We’ve just arrived in Ho Chi Minh City, aka Saigon, in southern Vietnam, after spending a few days in the Cambodian capital Phnom Penh.

Although Phnom Penh is an interesting, bustling SE Asia city, with some old French colonial districts and a nice (if predictably litter-strewn) promenade alongside the Tonle Sap river, the tourist conveyor belt there leads inexorably to Choeung Ek, the country’s most notorious Killing Field, and Toul Sleng, aka S21, the one-time school, turned torture centre, and now Genocide Museum.

This raises some interesting questions about tourism, and about how it feeds off history, even bloody, very recent history. We both had some reservations about visiting these places – sure it’s the done thing, but is it really the right thing to do?

The broader argument about how tourism is helping in the recovery of Cambodia’s shattered economy holds true here, but there are also ethical questions about whether visiting mass graves, and the site of terrible deeds and tragic human losses, is justifiable.

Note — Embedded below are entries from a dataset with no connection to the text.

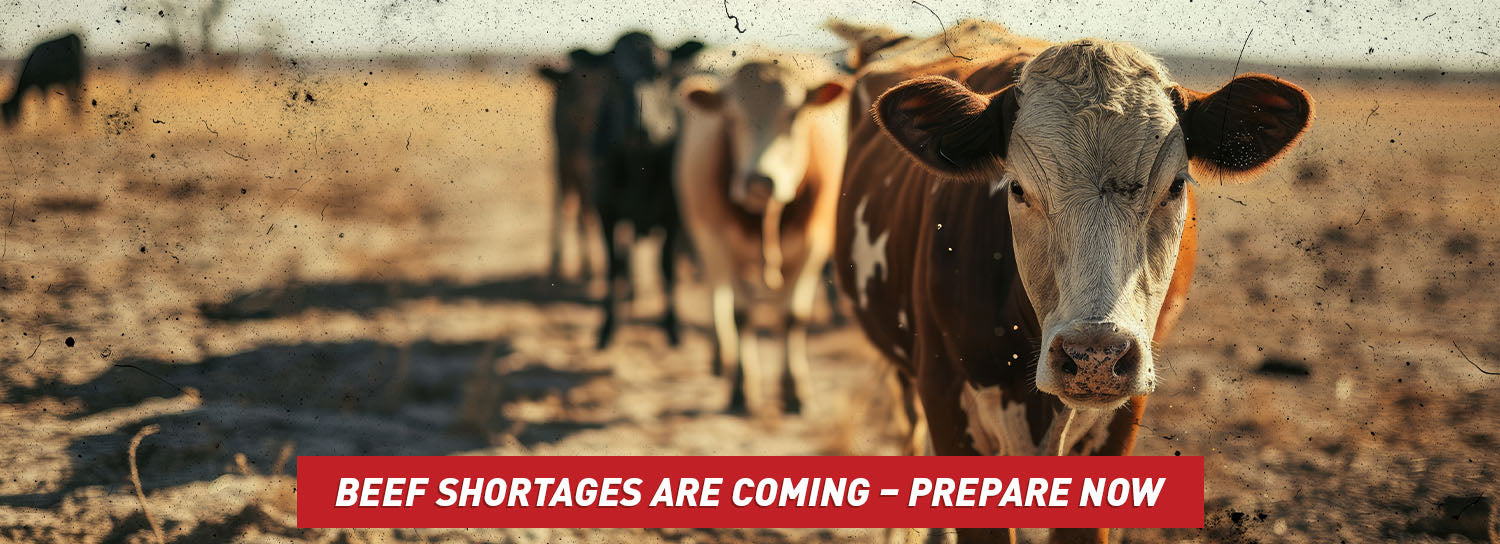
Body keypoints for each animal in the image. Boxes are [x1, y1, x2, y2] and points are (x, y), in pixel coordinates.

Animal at [585, 32, 702, 349]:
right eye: (613, 75)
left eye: (659, 72)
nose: (639, 128)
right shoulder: (606, 213)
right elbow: (614, 266)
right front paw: (608, 328)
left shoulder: (674, 217)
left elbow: (667, 266)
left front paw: (673, 328)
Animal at [675, 56, 852, 413]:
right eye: (730, 117)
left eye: (794, 113)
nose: (759, 181)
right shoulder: (720, 242)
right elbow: (740, 315)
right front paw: (742, 388)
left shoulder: (813, 246)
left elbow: (793, 317)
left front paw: (795, 389)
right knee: (718, 292)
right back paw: (722, 358)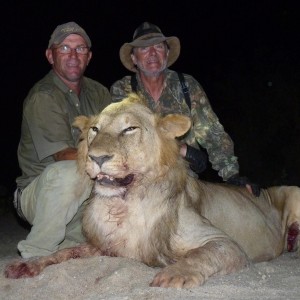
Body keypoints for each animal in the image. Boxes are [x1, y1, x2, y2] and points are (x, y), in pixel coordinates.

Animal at [4, 94, 300, 288]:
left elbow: (202, 254)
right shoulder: (105, 246)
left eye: (129, 129)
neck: (122, 204)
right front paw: (29, 264)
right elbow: (65, 252)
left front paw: (173, 275)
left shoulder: (226, 243)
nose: (96, 157)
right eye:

After visiting these two places, I believe it is, though it’s still a difficult area. Choeung Ek is very moving, even upsetting. Texts translated into poor English tell with utter despair and anger of the deeds performed there – thousands brought along in the night and murdered.  Murdered with farm implements – probably as the Khmer Rouge were so effectively pushing the country back to pre-industrial times they couldn’t spare ammo. Children bashed against trees. Loudspeakers hung in the trees to drown out the screaming and moaning.

Although 8985 bodies were exhumed from 86 mass graves, 43 other mass graves were left. The grassy grounds of Cheoung Ek contain several pits, and bones and clothes still jut from the ground.

In the centre is tall stupa, containing a tower of skulls. This is all undoubtedly macabre, but due to the stupa, and the obvious Buddhist blessings the place has received, it does feel strangely restful. Even if you’re not of a spiritual or religious bent (like my aestheist self), the psychological value of the ceremories held here, and of the memorial itself, have given the place (and presumably many Cambodians) some sense of peace.

It’s very different at S21. From the outside it still just resembles an ordinary suburban school. But the gallows standing alongside the exercise bars from its school era rapidly cause you to revise your impressions. Stepping inside, reading some of the texts, and seeing the tiny cells the classes were divided into brings about further revisions. But most of all it’s the mood of the place. Between 1975 and 1979 (the Khmer Rouge era) an estimated 20,000 people were held, brutalised, tortured and even killed here (or taken to Choeung Ek), and the atmosphere is steeped in their pain, even on a sunny day, with myriad tourists bumbling around (sporting anxious or horrified faces).

Row upon row of mug shots of the victims are heartbreaking. Very very few people brought to S21 survived. Artistically rubbish, naive paintings of the tortures are strangely potent. While the tiny, poorly constructed cells are grim indeed. Texts giving some accounts of victims hint at a wider picture of Khmer Rouge Cambodia in the late 1970s. The victims were old, young, educated, peasant, politicians, even KR members, turned upon by Angkar (“the organisation”). All of whom were subjected to terrible tortures by children – children and young teens taken from their families at that sensitive time when they should be learning morality and instead warped into monsters with “demon hearts”, in the words of a text at Choeung Ek.

Both places informed us about this hideous time in Cambodia history. And are deeply moving. Yet somehow, the “never forget” sentiment (which people have graffittied on walls) seems trite, as it was already something being reiterated after the truthes of the Nazi Holocaust emerged, or those of Stalin: and yet Pol Pot’s regime still took hold. And genocide spread across the Balkans, or took hold in parts of Africa (such as Rwanda).

Sure, we’ll never forget, and I feel better informed about Cambodia’s woes now, but how do the human stop the people succumbing to warped ideologies and discovering the barbaric parts of themselves that lead to such things as Cambodian children killing other Cambodian children? Visiting these places and learning about such things as a tourist may be a tiny piece in the psychological jigsaw. If not, at least we helped fund the upkeep on the memorial and the museum.